> Source material:

╭──

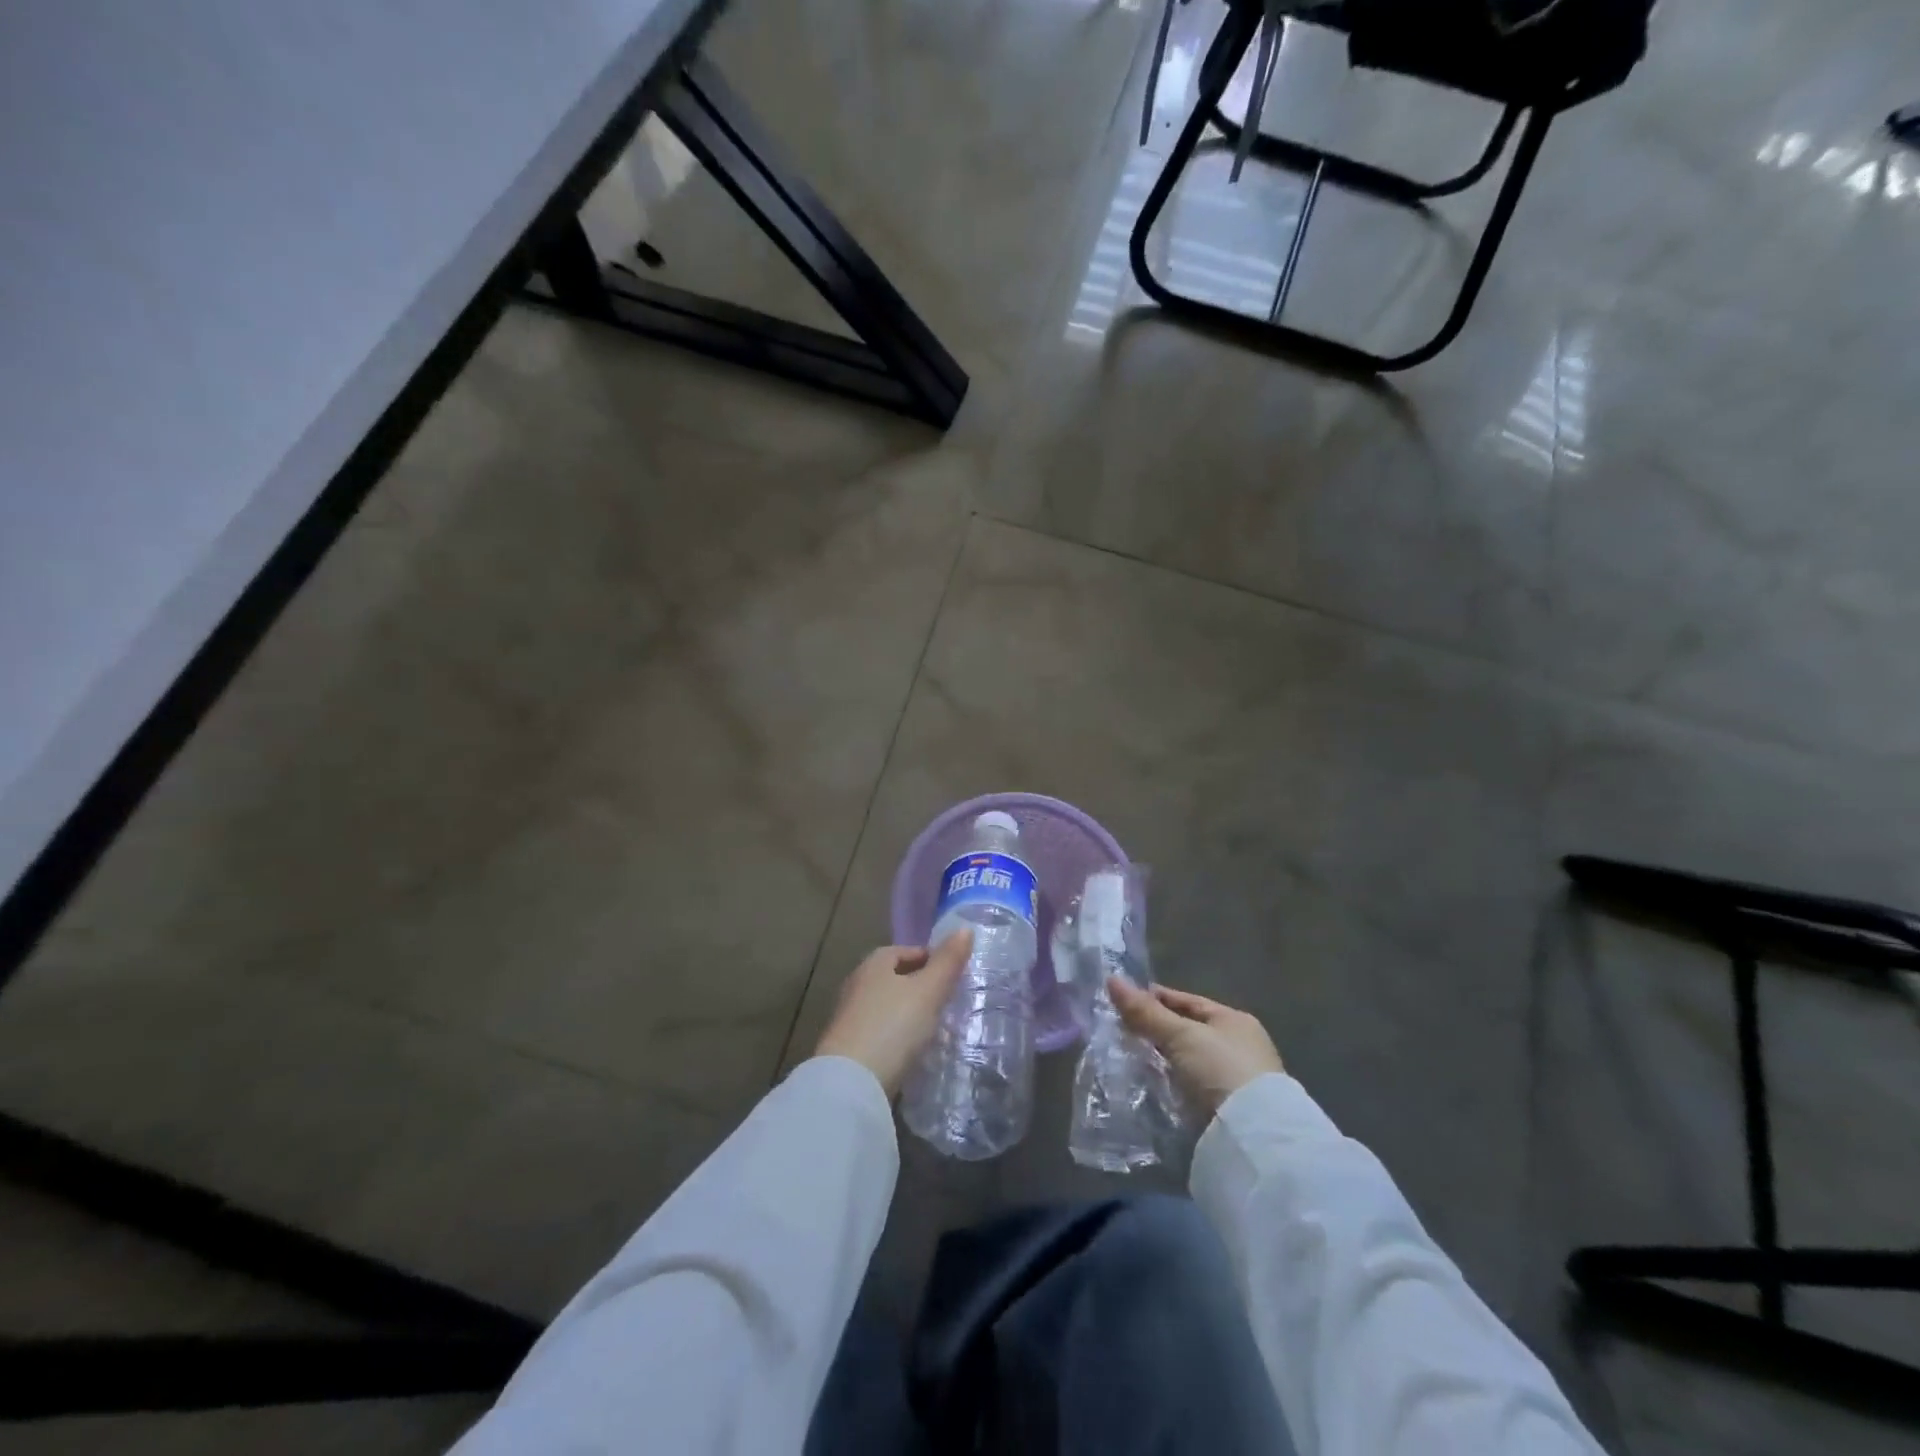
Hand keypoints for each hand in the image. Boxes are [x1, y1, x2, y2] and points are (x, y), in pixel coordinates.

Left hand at [814, 932, 972, 1095]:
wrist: (850, 1084)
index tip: (954, 975)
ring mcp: (849, 1017)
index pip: (906, 951)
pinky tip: (912, 1051)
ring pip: (887, 1006)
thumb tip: (965, 928)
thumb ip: (948, 961)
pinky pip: (880, 1032)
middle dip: (920, 986)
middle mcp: (857, 984)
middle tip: (948, 1001)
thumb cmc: (892, 1027)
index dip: (931, 958)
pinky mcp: (847, 1047)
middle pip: (894, 978)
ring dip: (908, 1013)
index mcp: (874, 963)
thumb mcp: (928, 991)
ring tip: (935, 1028)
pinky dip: (897, 1036)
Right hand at [1108, 979, 1284, 1115]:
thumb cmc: (1220, 1069)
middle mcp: (1238, 1046)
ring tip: (1127, 1056)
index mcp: (1234, 1020)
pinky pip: (1189, 1085)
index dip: (1156, 998)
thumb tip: (1112, 980)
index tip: (1124, 1001)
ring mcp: (1233, 1078)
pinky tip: (1148, 1082)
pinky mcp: (1226, 1108)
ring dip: (1161, 1058)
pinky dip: (1170, 1082)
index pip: (1188, 1001)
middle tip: (1120, 1029)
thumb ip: (1146, 1012)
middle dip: (1155, 1030)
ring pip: (1186, 1060)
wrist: (1253, 1135)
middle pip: (1187, 1031)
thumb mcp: (1180, 1035)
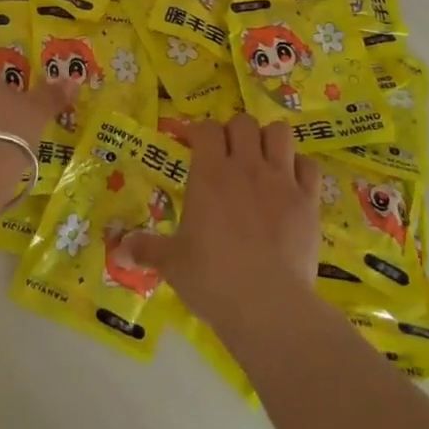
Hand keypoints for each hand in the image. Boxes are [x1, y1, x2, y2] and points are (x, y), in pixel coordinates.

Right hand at [135, 115, 319, 334]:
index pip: (206, 129)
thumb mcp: (172, 264)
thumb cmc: (212, 279)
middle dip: (234, 132)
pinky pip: (309, 165)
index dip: (199, 132)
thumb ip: (146, 249)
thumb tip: (119, 249)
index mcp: (209, 174)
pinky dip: (299, 168)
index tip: (193, 146)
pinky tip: (291, 183)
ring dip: (269, 140)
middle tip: (227, 155)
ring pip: (280, 133)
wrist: (268, 305)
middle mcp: (246, 167)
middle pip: (243, 122)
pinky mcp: (309, 201)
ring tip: (262, 160)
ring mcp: (281, 181)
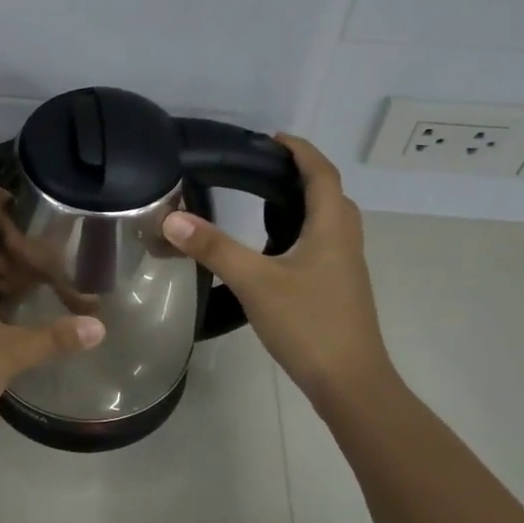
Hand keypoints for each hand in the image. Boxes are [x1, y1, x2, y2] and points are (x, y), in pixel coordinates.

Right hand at [161, 134, 396, 405]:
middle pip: (331, 195)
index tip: (273, 139)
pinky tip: (276, 251)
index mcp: (331, 229)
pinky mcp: (339, 290)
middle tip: (265, 169)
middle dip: (303, 174)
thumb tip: (172, 218)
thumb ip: (214, 248)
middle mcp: (345, 242)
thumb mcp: (255, 282)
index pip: (322, 174)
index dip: (301, 151)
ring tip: (267, 202)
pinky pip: (324, 244)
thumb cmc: (309, 324)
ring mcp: (346, 268)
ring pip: (330, 222)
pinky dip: (303, 232)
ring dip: (305, 204)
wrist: (351, 384)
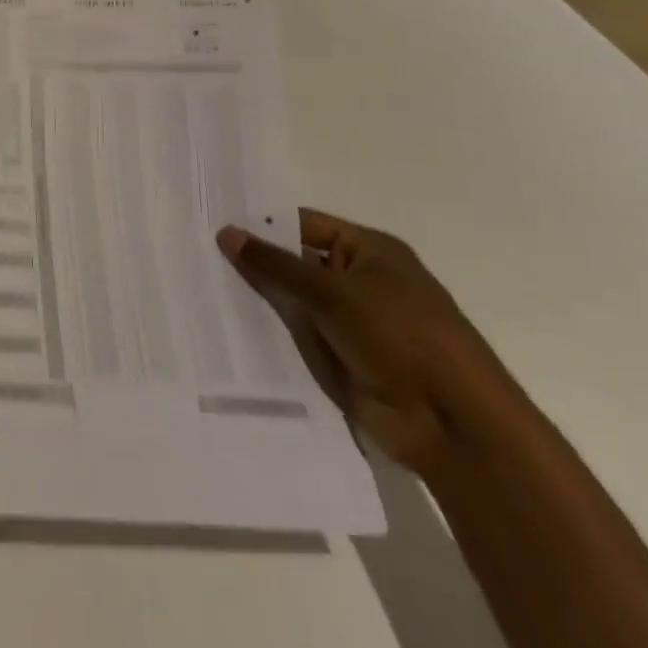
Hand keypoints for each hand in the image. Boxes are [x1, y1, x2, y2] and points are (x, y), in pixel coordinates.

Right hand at [219, 209, 523, 475]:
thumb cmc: (401, 339)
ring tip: (198, 285)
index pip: (303, 224)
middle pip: (293, 261)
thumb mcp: (333, 293)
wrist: (453, 426)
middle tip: (194, 252)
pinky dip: (266, 331)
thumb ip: (275, 264)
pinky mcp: (338, 356)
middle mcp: (357, 280)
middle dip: (251, 260)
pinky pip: (294, 335)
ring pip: (290, 299)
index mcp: (369, 251)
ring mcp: (347, 321)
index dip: (260, 223)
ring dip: (256, 297)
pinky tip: (223, 325)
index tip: (210, 221)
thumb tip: (226, 233)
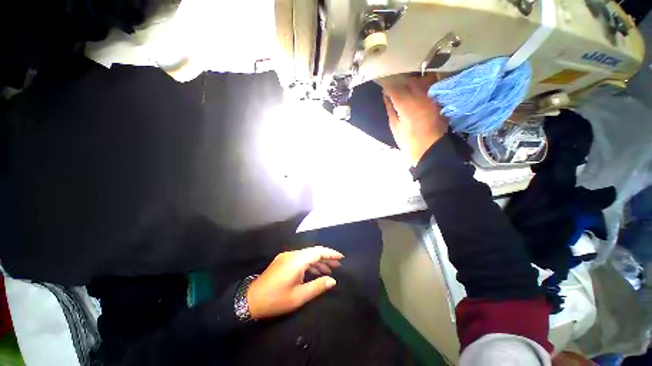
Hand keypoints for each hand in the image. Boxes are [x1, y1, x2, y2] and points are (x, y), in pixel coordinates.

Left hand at [246, 246, 343, 318]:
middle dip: (326, 258)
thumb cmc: (276, 299)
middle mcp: (292, 254)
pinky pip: (300, 259)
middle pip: (313, 252)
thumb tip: (333, 281)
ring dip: (318, 261)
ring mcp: (286, 256)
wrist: (250, 300)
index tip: (341, 257)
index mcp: (297, 260)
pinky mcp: (282, 260)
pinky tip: (314, 272)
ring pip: (306, 255)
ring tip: (328, 271)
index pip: (318, 252)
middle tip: (338, 266)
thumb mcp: (299, 296)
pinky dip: (309, 264)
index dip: (330, 253)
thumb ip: (317, 286)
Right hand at [381, 76, 448, 165]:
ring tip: (402, 84)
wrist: (430, 149)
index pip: (394, 87)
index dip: (386, 83)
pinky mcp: (436, 100)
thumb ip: (390, 109)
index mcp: (406, 104)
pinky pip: (428, 86)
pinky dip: (420, 84)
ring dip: (409, 80)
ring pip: (419, 81)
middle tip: (390, 82)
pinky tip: (415, 88)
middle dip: (397, 80)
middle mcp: (420, 96)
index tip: (380, 80)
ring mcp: (430, 97)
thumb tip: (386, 96)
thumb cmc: (408, 142)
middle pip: (407, 80)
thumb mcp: (395, 126)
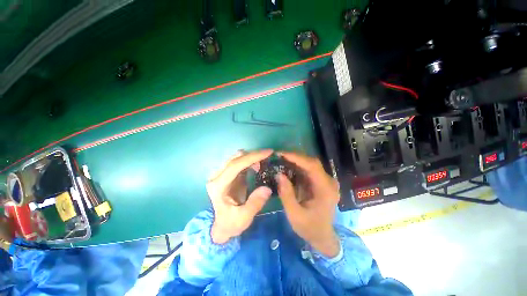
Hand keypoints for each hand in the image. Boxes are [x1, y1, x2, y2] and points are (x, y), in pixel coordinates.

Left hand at [206, 149, 273, 243]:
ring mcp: (221, 174)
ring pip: (237, 157)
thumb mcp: (243, 218)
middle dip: (254, 155)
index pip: (235, 165)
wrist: (221, 226)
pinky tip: (256, 166)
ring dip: (251, 157)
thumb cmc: (230, 223)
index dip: (252, 157)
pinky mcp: (227, 174)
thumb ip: (255, 203)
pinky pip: (239, 162)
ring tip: (263, 162)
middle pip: (236, 158)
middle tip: (269, 156)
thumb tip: (267, 188)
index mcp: (218, 186)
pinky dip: (249, 161)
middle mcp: (217, 176)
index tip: (268, 152)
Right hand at [276, 152, 340, 256]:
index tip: (281, 154)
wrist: (322, 237)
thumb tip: (279, 174)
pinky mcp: (321, 182)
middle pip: (312, 162)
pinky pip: (309, 170)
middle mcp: (328, 182)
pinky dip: (297, 167)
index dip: (296, 157)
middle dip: (295, 157)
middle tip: (279, 155)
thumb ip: (286, 194)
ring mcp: (326, 181)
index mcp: (325, 189)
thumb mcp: (294, 214)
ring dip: (295, 161)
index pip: (312, 166)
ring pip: (310, 164)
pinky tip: (288, 167)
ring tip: (281, 159)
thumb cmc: (309, 228)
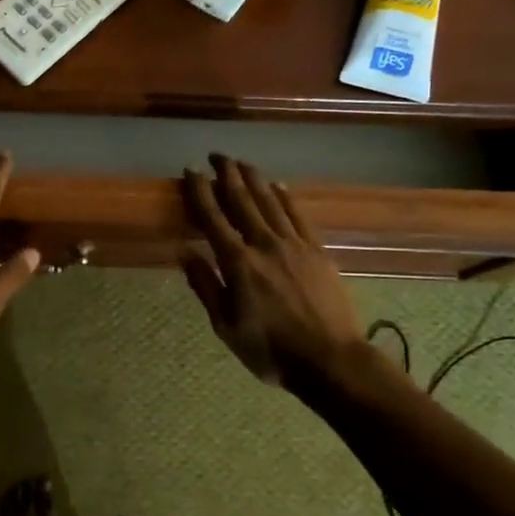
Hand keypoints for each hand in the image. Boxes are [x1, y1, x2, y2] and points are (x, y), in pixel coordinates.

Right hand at [180, 155, 367, 387]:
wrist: (331, 359)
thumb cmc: (271, 350)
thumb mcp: (226, 326)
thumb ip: (206, 286)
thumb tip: (184, 251)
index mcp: (238, 263)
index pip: (213, 218)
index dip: (199, 192)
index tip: (190, 171)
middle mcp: (264, 244)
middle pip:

╰──

Repeat the material above in full and exactly, omitting the pictures.

> Task answer:
Hand keypoints for each hand in the image. Boxes are [x1, y1, x2, y2] and points are (x, y), in pixel coordinates.

Left hand at [814, 932, 972, 1095]:
wrist: (850, 1084)
index tip: (954, 975)
ring mcp: (849, 1017)
index pip: (906, 951)
pinky tip: (912, 1051)
ring pip: (887, 1006)
thumb tip: (965, 928)
thumb ip: (948, 961)
pinky pip: (880, 1032)
middle dip: (920, 986)
middle mcp: (857, 984)
middle tip: (948, 1001)
thumb cmc: (892, 1027)
index dip: (931, 958)
pinky mcp: (847, 1047)
middle pip: (894, 978)
ring dip: (908, 1013)
index mcp: (874, 963)
thumb mcp: (928, 991)
ring tip: (935, 1028)
pinky dip: (897, 1036)
Right hand at [1108, 979, 1284, 1115]:
thumb cmc: (1220, 1069)
middle mcp: (1238, 1046)
ring tip: (1127, 1056)
index mcp: (1234, 1020)
pinky pip: (1189, 1085)
index dip: (1156, 998)
thumb tip: (1112, 980)
index tip: (1124, 1001)
ring mcp: (1233, 1078)
pinky tip: (1148, 1082)
pinky mcp: (1226, 1108)
ring dip: (1161, 1058)
pinky dip: (1170, 1082)
index pip: (1188, 1001)
middle tip: (1120, 1029)
thumb ip: (1146, 1012)
middle dip: (1155, 1030)
ring pip: (1186, 1060)
wrist: (1253, 1135)
middle pip: (1187, 1031)
thumb mcp: (1180, 1035)
Hand keypoints for each hand in the image. Boxes are [x1, y1, x2, y2] and points are (x, y), in pixel coordinates.

Right hand at [135, 115, 319, 334]:
index pip: (206, 129)
thumb mcp: (172, 264)
thumb cmc: (212, 279)
middle dip: (234, 132)
pinky pip: (309, 165)
index dip: (199, 132)
thumb ip: (146, 249)
thumb tip: (119, 249)
index mcp: (209, 174)
pinky dip: (299, 168)
index tip: (193, 146)
pinky tip: (291, 183)
ring dip: (269, 140)
middle tip: (227, 155)
ring pip: (280, 133)
wrist: (268, 305)
middle mcp: (246, 167)
middle pip: (243, 122)
pinky mcp: (309, 201)
ring tip: (262, 160)
ring mcp: (281, 181)
Hand keypoints for each hand in the image. Boxes are [x1, y1, x2, y2] and points are (x, y), in pixel coordinates.

Right hand at [161, 134, 396, 405]:
middle pip: (331, 195)
index tip: (273, 139)
pinky tip: (276, 251)
index mcp: (331, 229)
pinky mcp: (339, 290)
middle tip: (265, 169)
middle dip: (303, 174)
thumb tip: (172, 218)
thumb ip: (214, 248)
middle mcp: (345, 242)
thumb mcp: (255, 282)
index pip: (322, 174)
index dip: (301, 151)
ring tip: (267, 202)
pinky pip: (324, 244)
thumb cmc: (309, 324)
ring mcp: (346, 268)
ring pip: (330, 222)
pinky dip: (303, 232)
ring dip: (305, 204)
wrist: (351, 384)
Hand keypoints for each hand in the image. Boxes are [x1, y1, x2, y2] and points are (x, y), in pixel coordinates.

Right hand at [219, 209, 523, 475]:
thumb cmc: (401, 339)
ring tip: (198, 285)
index pip: (303, 224)
middle pip: (293, 261)
thumb mcp: (333, 293)
wrist: (453, 426)
middle tip: (194, 252)
pinky dip: (266, 331)
thumb ip: (275, 264)
pinky mcp: (338, 356)
middle mcp: (357, 280)
middle dip: (251, 260)
pinky pip: (294, 335)
ring pip: (290, 299)
index mcp: (369, 251)
ring mcp: (347, 321)
index dip: (260, 223)
ring dip: (256, 297)
pinky tip: (223, 325)
index tip: (210, 221)
thumb tip: (226, 233)
Hand keypoints for each hand in the image. Boxes are [x1, y1, x2, y2] and points are (x, y), in pixel coordinates.

Left hand at [246, 246, 343, 318]:
middle dip: (326, 258)
thumb cmc: (276, 299)
middle mcp: (292, 254)
pinky pip: (300, 259)
middle pip: (313, 252)
thumb tip: (333, 281)
ring dip: (318, 261)
ring mcp: (286, 256)
wrist: (250, 300)
index tip: (341, 257)
index mcp: (297, 260)
pinky mcp: (282, 260)
pinky tip: (314, 272)
ring pip: (306, 255)
ring tip: (328, 271)
index pip: (318, 252)
middle tip: (338, 266)
thumb mcp: (299, 296)
pinky dip: (309, 264)
index dip: (330, 253)
thumb ip: (317, 286)
Right hand at [381, 76, 448, 165]:
ring tip: (402, 84)
wrist: (430, 149)
index pip: (394, 87)
index dip: (386, 83)
pinky mcp: (436, 100)
thumb ip: (390, 109)
index mcp: (406, 104)
pinky pip: (428, 86)
pinky dip: (420, 84)
ring dip: (409, 80)
ring pip: (419, 81)
middle tip: (390, 82)
pinky tip: (415, 88)
middle dip: (397, 80)
middle mcp: (420, 96)
index tip: (380, 80)
ring mcp: (430, 97)
thumb tip: (386, 96)
thumb cmc: (408, 142)
middle pip: (407, 80)
thumb mcp: (395, 126)
Hand keypoints for each hand in the image. Boxes are [x1, y1, x2, y2] and points are (x, y), in pixel coordinates.

Left hand at [206, 149, 273, 243]:
ring mcp: (221, 174)
ring pip: (237, 157)
thumb mcp: (243, 218)
middle dip: (254, 155)
index pip: (235, 165)
wrist: (221, 226)
pinky tip: (256, 166)
ring dip: (251, 157)
thumb cmc: (230, 223)
index dip: (252, 157)
pinky mcp: (227, 174)
thumb ip: (255, 203)
pinky pip: (239, 162)
ring tip: (263, 162)
middle pip: (236, 158)
middle tip: (269, 156)
thumb tip: (267, 188)
index mcp: (218, 186)
pinky dip: (249, 161)
middle mcp: (217, 176)
index tip: (268, 152)
Right hand at [276, 152, 340, 256]:
index tip: (281, 154)
wrist: (322, 237)
thumb tip: (279, 174)
pinky mcp: (321, 182)
middle pip: (312, 162)
pinky pip: (309, 170)
middle mcp: (328, 182)
pinky dip: (297, 167)
index dip: (296, 157)
middle dip: (295, 157)
middle tip: (279, 155)
thumb ip: (286, 194)
ring mcp: (326, 181)
index mcp: (325, 189)
thumb mcp: (294, 214)
ring dip: (295, 161)
index pip: (312, 166)
ring pip: (310, 164)
pinky tip: (288, 167)
ring tip: (281, 159)
thumb cmc: (309, 228)
Hand keypoints for each hand in the image. Boxes are [x1, y1, x2, y2] and points are (x, y), in pixel coordinates.

Right hand at [180, 155, 367, 387]:
wrist: (331, 359)
thumb cmc: (271, 350)
thumb mcp: (226, 326)
thumb ip: (206, 286)
thumb tip: (184, 251)
index mcp: (238, 263)
index pip: (213, 218)
index dip: (199, 192)
index tip: (190, 171)
middle mcp: (264, 244)
middle pip:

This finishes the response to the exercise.